さて、その前段階の話として、そもそも新港ピアをなぜトリエンナーレの会場として建設したか。それには深い話があって、この展覧会を企画するきっかけになる部分でもあるんだけれど、北沢猛というアーバンデザイナーがおりましてですね。彼は東京大学の都市工学出身で、横浜市のデザイン室長だった人でもあり、「インナーハーバー構想」といって、東京湾を含むところの都市の在り方として、海とどうやるか、河川とどうやるかっていうことにものすごく力を入れた人なんですね。これまでの横浜トリエンナーレの位置をよく見てもらうとわかりますが全て海の一番先端です。最初が横浜赤レンガ倉庫とパシフィコ横浜。次が山下埠頭の一番突端。次が、新港ピア。そこに人にきてもらい、都市を海からみてもらい拡幅していく、豊かにしていくという、恐らくトリエンナーレの10年間の歴史はこうした都市計画の歴史でもあるわけです。彼はこうした思想をもって「創造都市構想」を推進した人ですが、2009年に亡くなる。大袈裟にいえば、彼の忘れ形見みたいなものを僕らは引き受けたいと思ったわけです。
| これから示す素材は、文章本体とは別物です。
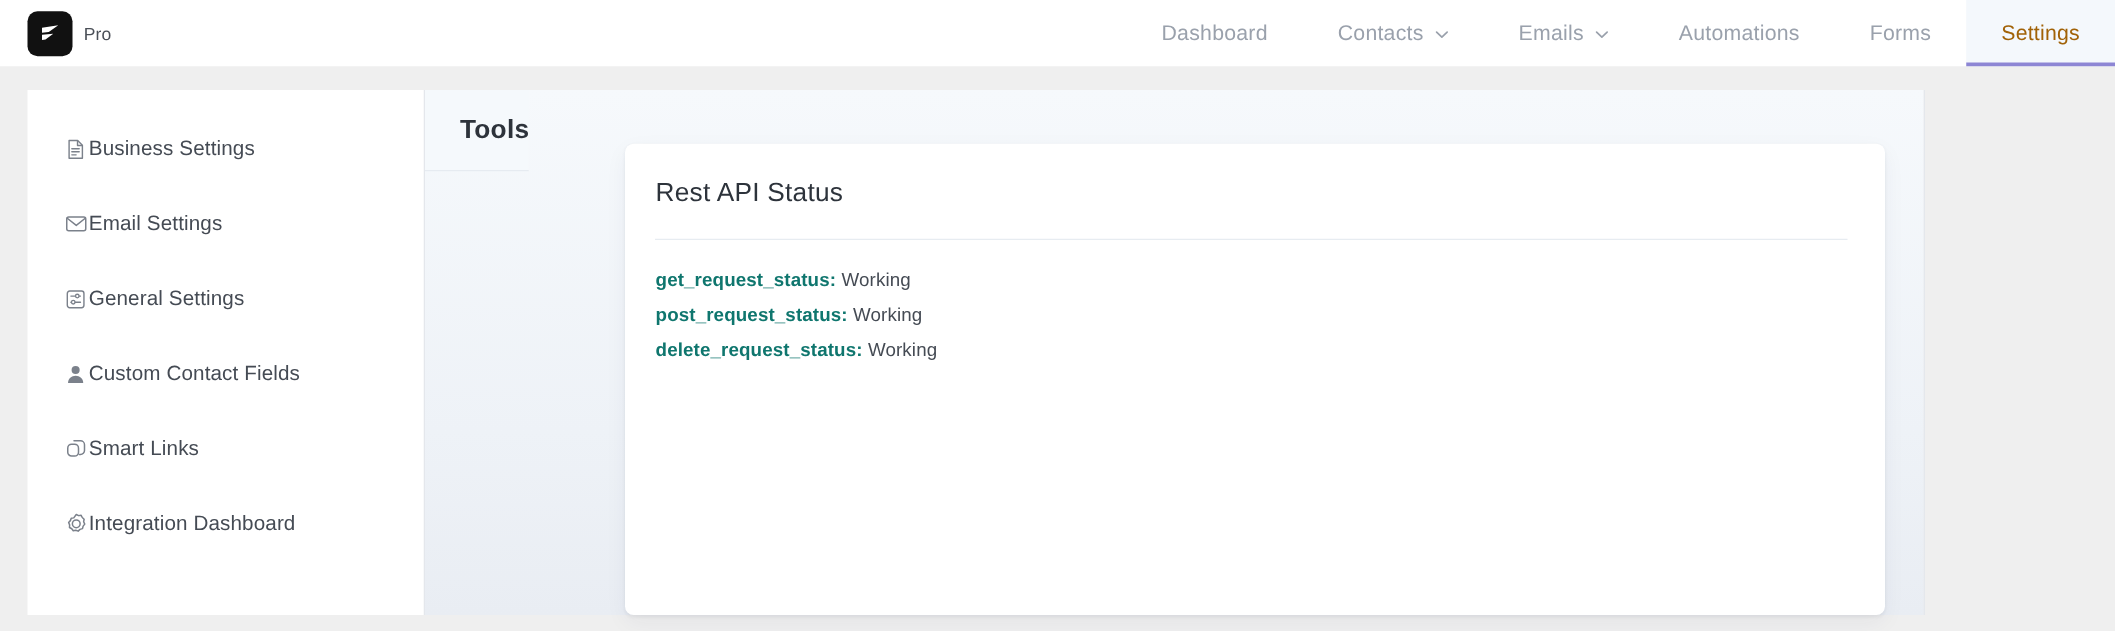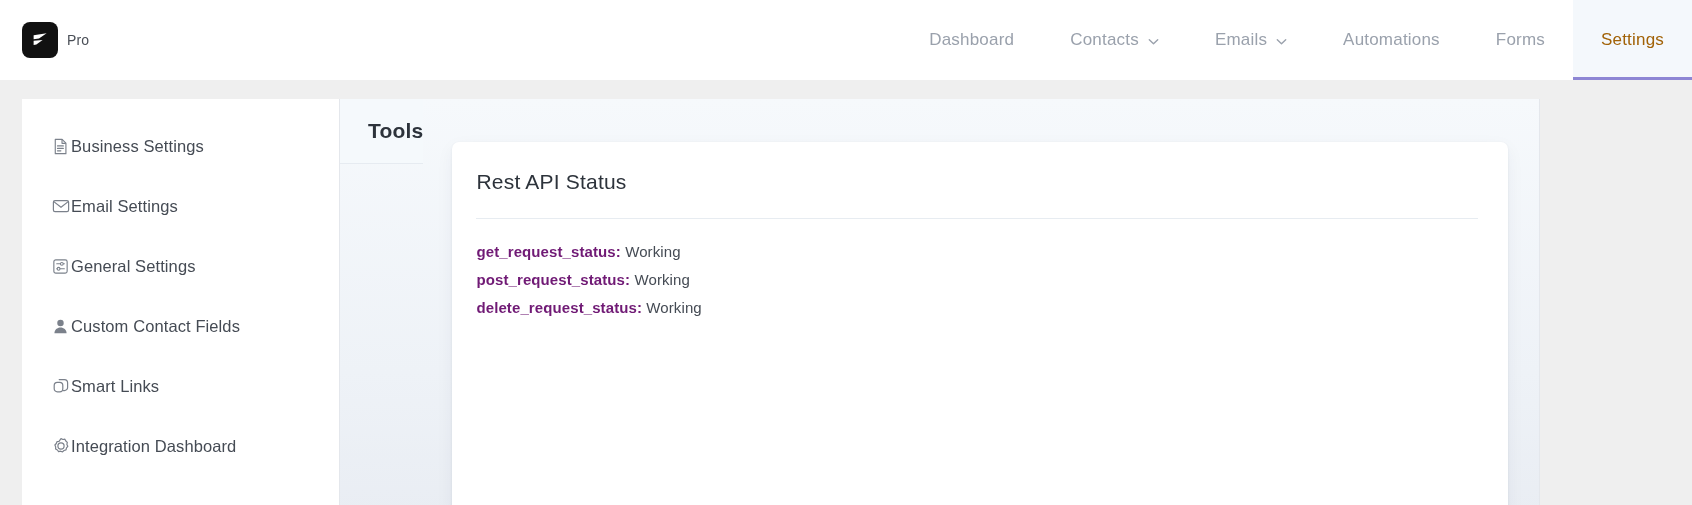--- a/index.html
+++ b/index.html
@@ -20,7 +20,7 @@
   
   .topbar {
     position: relative;
-    height: 80px;
+    height: 53px;
     background: #ffffff;
     display: flex;
     align-items: stretch;

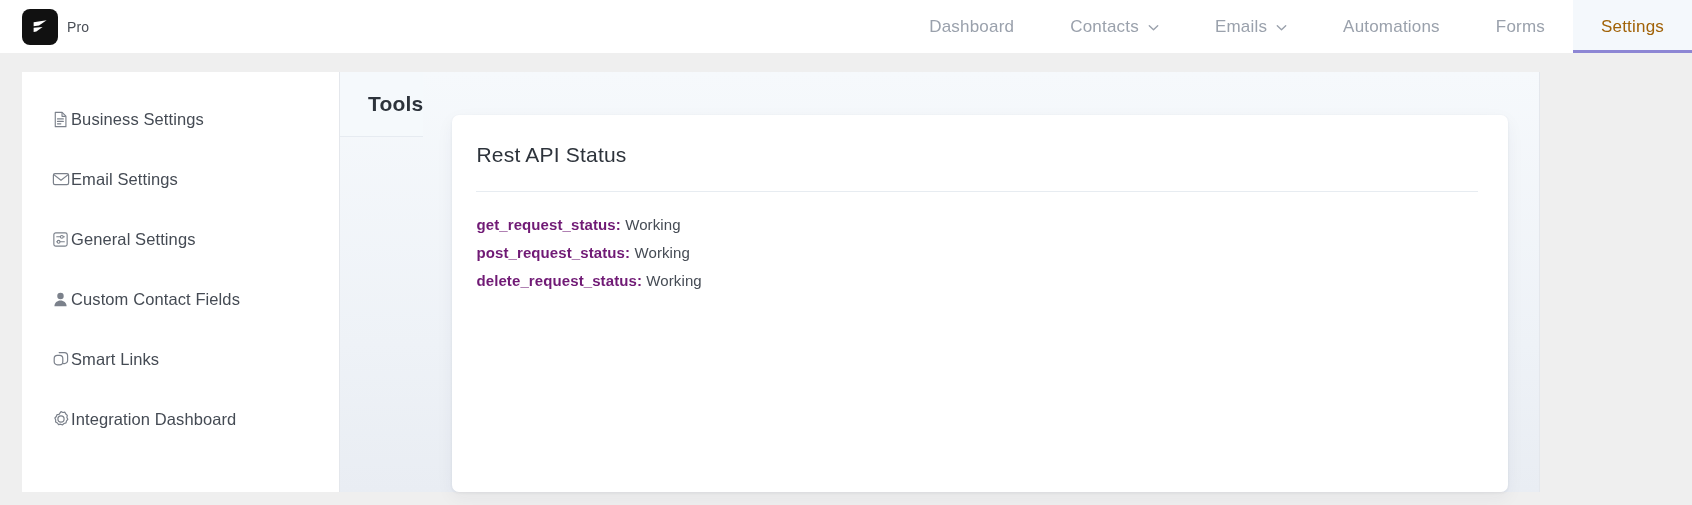--- a/index.html
+++ b/index.html
@@ -162,6 +162,7 @@
   .main-body {
     flex: 1;
     padding: 43px 31px 0 29px;
+    margin-left: 48px;
   }
 
   .card {

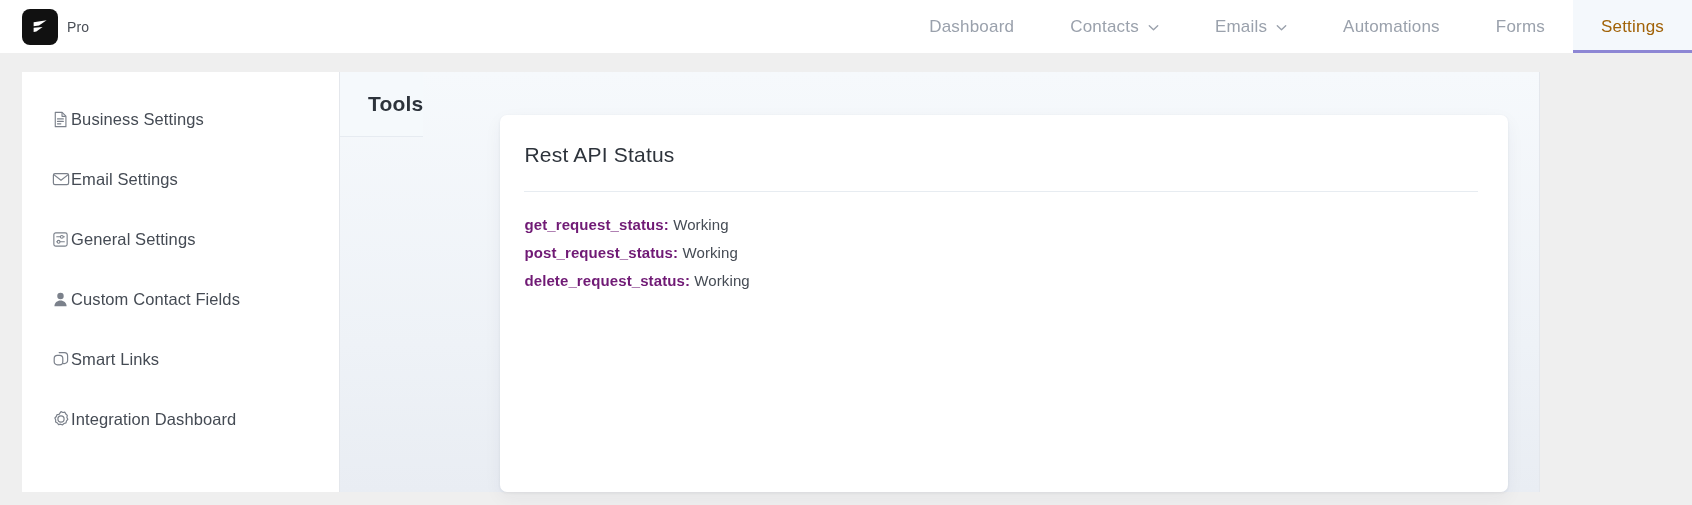--- a/index.html
+++ b/index.html
@@ -195,7 +195,7 @@
 
   .status-key {
     font-weight: bold;
-    color: #701a75;
+    color: #0f766e;
   }
 
   .status-val {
ZONE A(会場はA・B・C・Dの4つのゾーンに分かれている)に張り巡らされた回廊。建物の2階の高さに設置された回廊が、部屋と部屋を繋いでいる。上ると視点が変わり、ゾーン全体を見渡すことができる。
©Toru Yuasa
回廊から見えるブティック「FASHION RE:MAKER」(矢内原充志+ストア+高松太一郎+大友邦子+窪田久美子+ラプカルソン+ニブロールアバウトストリート) 。その場で古着を加工し、販売している。
©Toru Yuasa
ZONE Aのある路地は竹林になっている。この竹林は、さまざまなかたちで音を奏でるオブジェを作る造形作家・松本秋則の作品。風に揺らいでいるかのように竹林がざわめく。
©Toru Yuasa
(池田)構想ってほどのものでもないけどね。横浜トリエンナーレの時期にぼくらがやってきたのは、BankART LIife I、II、そして今度がIIIなんです。位置づけとしては、日頃やっていることを集約して、3か月間コンパクトにして見せるということですね。新しいことをやるっていう考え方じゃないですよ。総括編で。3年間勉強したことを卒業論文に集約するっていう考え方なんで。そのなかでとりわけやっていたのが、2年間、文化庁と組んで、世界中と日本中のアートイニシアティブ、まあ我々みたいな組織と繋がり、会議とか本づくりとかをやっていたんです。調査と出版をやっていたので、多くの世界中のアートイニシアティブの人たちを招いたり、訪ねたりということがあったんです。その2年では小さな会議くらいしかできなかったんだけど、もう少しきちんと関係をつくれないかなと考えていました。横浜にも創造拠点がいろいろできていて、いくつか僕らが誘致したり、サポートをしているのがあるんですけれど、人が来て、働いて、アクティビティを活性化したほうが、面白いぞという発想があって。それで、〈新・港村〉も普通に展覧会をするよりも「人が働く場所」がをつくりたいなと。BankARTは日常的な展覧会やイベントも一生懸命ですが、人が来て働きたいという環境づくりをこの8年間行なってきた。その象徴、集大成として、〈新・港村〉があるわけです。